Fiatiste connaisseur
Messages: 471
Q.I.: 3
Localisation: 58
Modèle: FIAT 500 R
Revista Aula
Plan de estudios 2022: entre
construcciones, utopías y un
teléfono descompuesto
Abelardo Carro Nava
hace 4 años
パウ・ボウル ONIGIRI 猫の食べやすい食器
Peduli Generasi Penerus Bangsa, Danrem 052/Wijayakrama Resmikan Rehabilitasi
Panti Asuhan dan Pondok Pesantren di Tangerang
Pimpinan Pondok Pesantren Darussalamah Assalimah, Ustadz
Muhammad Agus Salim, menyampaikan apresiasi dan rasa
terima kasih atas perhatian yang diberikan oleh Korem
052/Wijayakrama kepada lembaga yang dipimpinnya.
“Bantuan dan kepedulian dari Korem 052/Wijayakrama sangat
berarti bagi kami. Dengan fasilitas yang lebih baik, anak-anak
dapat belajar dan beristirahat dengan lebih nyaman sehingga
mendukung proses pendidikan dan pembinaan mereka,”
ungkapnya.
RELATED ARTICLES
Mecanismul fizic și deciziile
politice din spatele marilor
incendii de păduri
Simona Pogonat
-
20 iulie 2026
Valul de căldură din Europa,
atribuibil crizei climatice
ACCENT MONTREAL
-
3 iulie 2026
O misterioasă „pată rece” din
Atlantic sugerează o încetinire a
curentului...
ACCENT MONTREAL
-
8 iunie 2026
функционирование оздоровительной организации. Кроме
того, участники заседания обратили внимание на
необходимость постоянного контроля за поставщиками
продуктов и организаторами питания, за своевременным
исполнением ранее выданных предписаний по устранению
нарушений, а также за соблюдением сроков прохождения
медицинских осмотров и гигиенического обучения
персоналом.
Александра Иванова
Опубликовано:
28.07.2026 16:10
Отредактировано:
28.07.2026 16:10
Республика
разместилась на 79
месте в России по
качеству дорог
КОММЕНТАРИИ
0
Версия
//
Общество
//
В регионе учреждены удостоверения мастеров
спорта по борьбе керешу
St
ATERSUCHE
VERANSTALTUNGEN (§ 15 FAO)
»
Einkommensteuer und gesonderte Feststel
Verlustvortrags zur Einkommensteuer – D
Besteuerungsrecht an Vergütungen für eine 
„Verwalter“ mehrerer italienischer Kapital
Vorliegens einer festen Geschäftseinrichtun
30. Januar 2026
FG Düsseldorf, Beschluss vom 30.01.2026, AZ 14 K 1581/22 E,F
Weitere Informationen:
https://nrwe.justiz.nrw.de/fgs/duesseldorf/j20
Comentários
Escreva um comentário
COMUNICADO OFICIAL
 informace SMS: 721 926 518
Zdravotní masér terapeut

◇ ◇ ◇ ◇ ◇

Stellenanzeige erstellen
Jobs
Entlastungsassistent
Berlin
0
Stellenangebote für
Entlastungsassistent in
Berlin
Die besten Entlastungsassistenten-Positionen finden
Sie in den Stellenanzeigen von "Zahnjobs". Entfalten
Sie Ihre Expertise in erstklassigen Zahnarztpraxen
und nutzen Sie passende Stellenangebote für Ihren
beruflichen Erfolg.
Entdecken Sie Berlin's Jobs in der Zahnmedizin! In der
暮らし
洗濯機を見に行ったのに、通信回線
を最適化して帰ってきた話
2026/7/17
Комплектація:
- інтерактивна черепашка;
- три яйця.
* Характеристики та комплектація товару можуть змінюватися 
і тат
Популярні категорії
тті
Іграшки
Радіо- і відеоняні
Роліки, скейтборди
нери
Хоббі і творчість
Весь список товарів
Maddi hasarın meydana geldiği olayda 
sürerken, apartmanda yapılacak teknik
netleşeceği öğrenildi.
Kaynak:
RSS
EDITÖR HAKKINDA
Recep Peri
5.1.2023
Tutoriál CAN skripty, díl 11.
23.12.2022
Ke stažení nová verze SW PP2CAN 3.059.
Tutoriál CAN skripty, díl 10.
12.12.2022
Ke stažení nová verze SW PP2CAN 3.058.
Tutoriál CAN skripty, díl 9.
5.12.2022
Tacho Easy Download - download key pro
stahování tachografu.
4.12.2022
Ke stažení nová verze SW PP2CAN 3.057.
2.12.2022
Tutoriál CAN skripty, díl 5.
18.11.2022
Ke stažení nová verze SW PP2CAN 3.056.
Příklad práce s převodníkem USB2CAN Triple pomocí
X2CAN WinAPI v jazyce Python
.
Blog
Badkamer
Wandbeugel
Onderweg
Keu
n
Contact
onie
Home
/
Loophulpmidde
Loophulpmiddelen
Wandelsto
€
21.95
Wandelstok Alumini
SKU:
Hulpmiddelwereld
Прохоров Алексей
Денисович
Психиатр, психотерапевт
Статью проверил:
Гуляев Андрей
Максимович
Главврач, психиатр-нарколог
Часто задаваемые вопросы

◇ ◇ ◇ ◇ ◇

### Activity
Rewrite the material from the line with "Fiatiste connaisseur" to the line with "Korem 052/Wijayakrama sangat", replacing "Korem" with "Komando Resor Militer" and leaving every other part of those lines unchanged.

### Response area
Fiatiste connaisseur
Messages: 471
Q.I.: 3
Localisation: 58
Modèle: FIAT 500 R
Revista Aula
Plan de estudios 2022: entre
construcciones, utopías y un
teléfono descompuesto
Abelardo Carro Nava
hace 4 años
パウ・ボウル ONIGIRI 猫の食べやすい食器
Peduli Generasi Penerus Bangsa, Danrem 052/Wijayakrama Resmikan Rehabilitasi
Panti Asuhan dan Pondok Pesantren di Tangerang
Pimpinan Pondok Pesantren Darussalamah Assalimah, Ustadz
Muhammad Agus Salim, menyampaikan apresiasi dan rasa
terima kasih atas perhatian yang diberikan oleh Komando Resor Militer
052/Wijayakrama kepada lembaga yang dipimpinnya.
“Bantuan dan kepedulian dari Komando Resor Militer 052/Wijayakrama sangat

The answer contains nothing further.